- _DIRECTIVE_: Check every line of the entries for "years", and copy the lines that hold it.
RECORD EXTRACTS Block Start
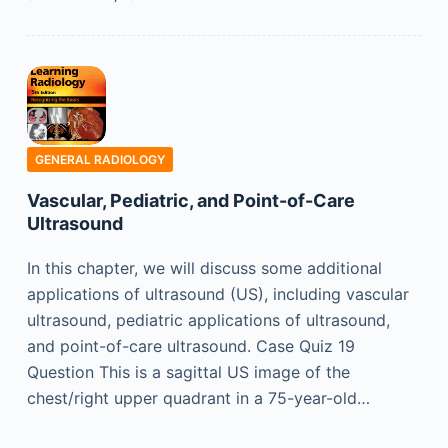
GENERAL RADIOLOGY
Vascular, Pediatric, and Point-of-Care
Ultrasound
In this chapter, we will discuss some additional
applications of ultrasound (US), including vascular
ultrasound, pediatric applications of ultrasound,
and point-of-care ultrasound. Case Quiz 19
Question This is a sagittal US image of the
chest/right upper quadrant in a 75-year-old…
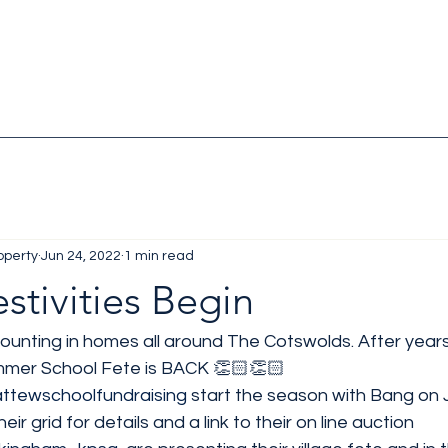
operty
Jun 24, 2022
1 min read
estivities Begin
ounting in homes all around The Cotswolds. After years
mmer School Fete is BACK 👏🏻👏🏻
ttewschoolfundraising
 start the season with Bang on 
eir grid for details and a link to their on line auction 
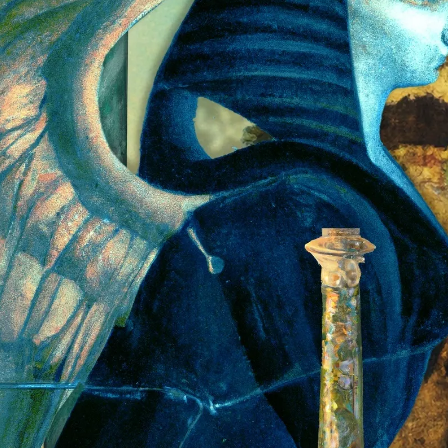
PERSONAL DESIGNS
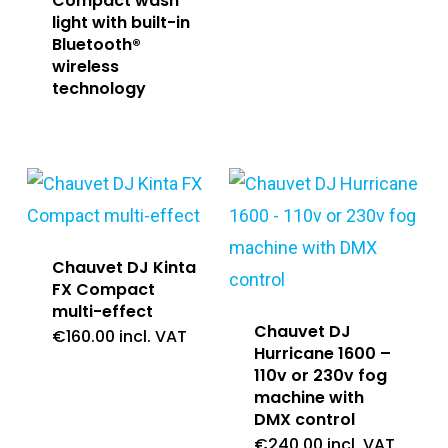
Compact wash
light with built-in
Bluetooth®
wireless
technology
Chauvet DJ Kinta
FX Compact
multi-effect
Chauvet DJ
€
160.00
incl. VAT
Hurricane 1600 –
110v or 230v fog
machine with
DMX control
€
240.00
incl. VAT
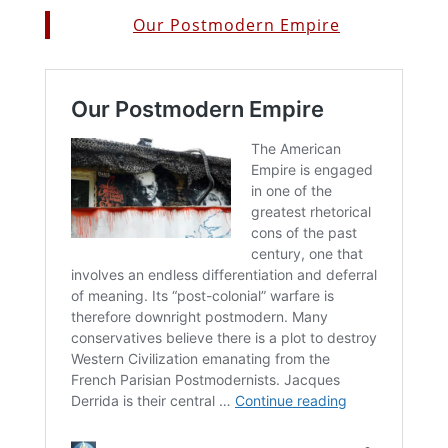
Our Postmodern Empire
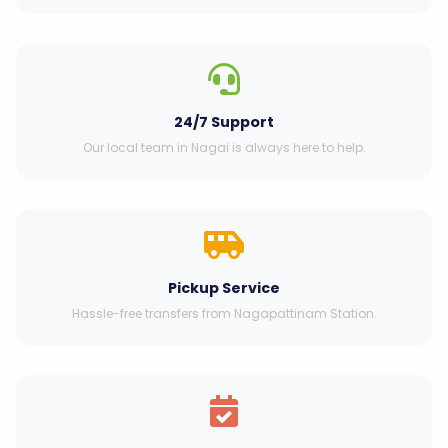
24/7 Support
Our local team in Nagai is always here to help.
Pickup Service
Hassle-free transfers from Nagapattinam Station.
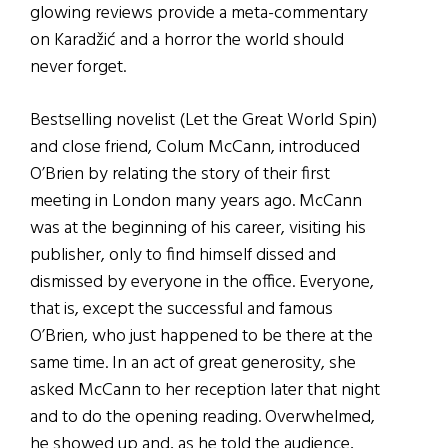
glowing reviews provide a meta-commentary
on Karadžić and a horror the world should
never forget.
Bestselling novelist (Let the Great World Spin)
and close friend, Colum McCann, introduced
O’Brien by relating the story of their first
meeting in London many years ago. McCann
was at the beginning of his career, visiting his
publisher, only to find himself dissed and
dismissed by everyone in the office. Everyone,
that is, except the successful and famous
O’Brien, who just happened to be there at the
same time. In an act of great generosity, she
asked McCann to her reception later that night
and to do the opening reading. Overwhelmed,
he showed up and, as he told the audience,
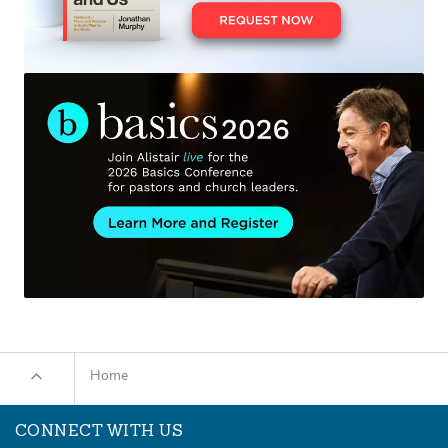
Home
CONNECT WITH US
RECORD EXTRACTS Block End
- _ANSWER SPACE_:
ounting in homes all around The Cotswolds. After years
meeting in London many years ago. McCann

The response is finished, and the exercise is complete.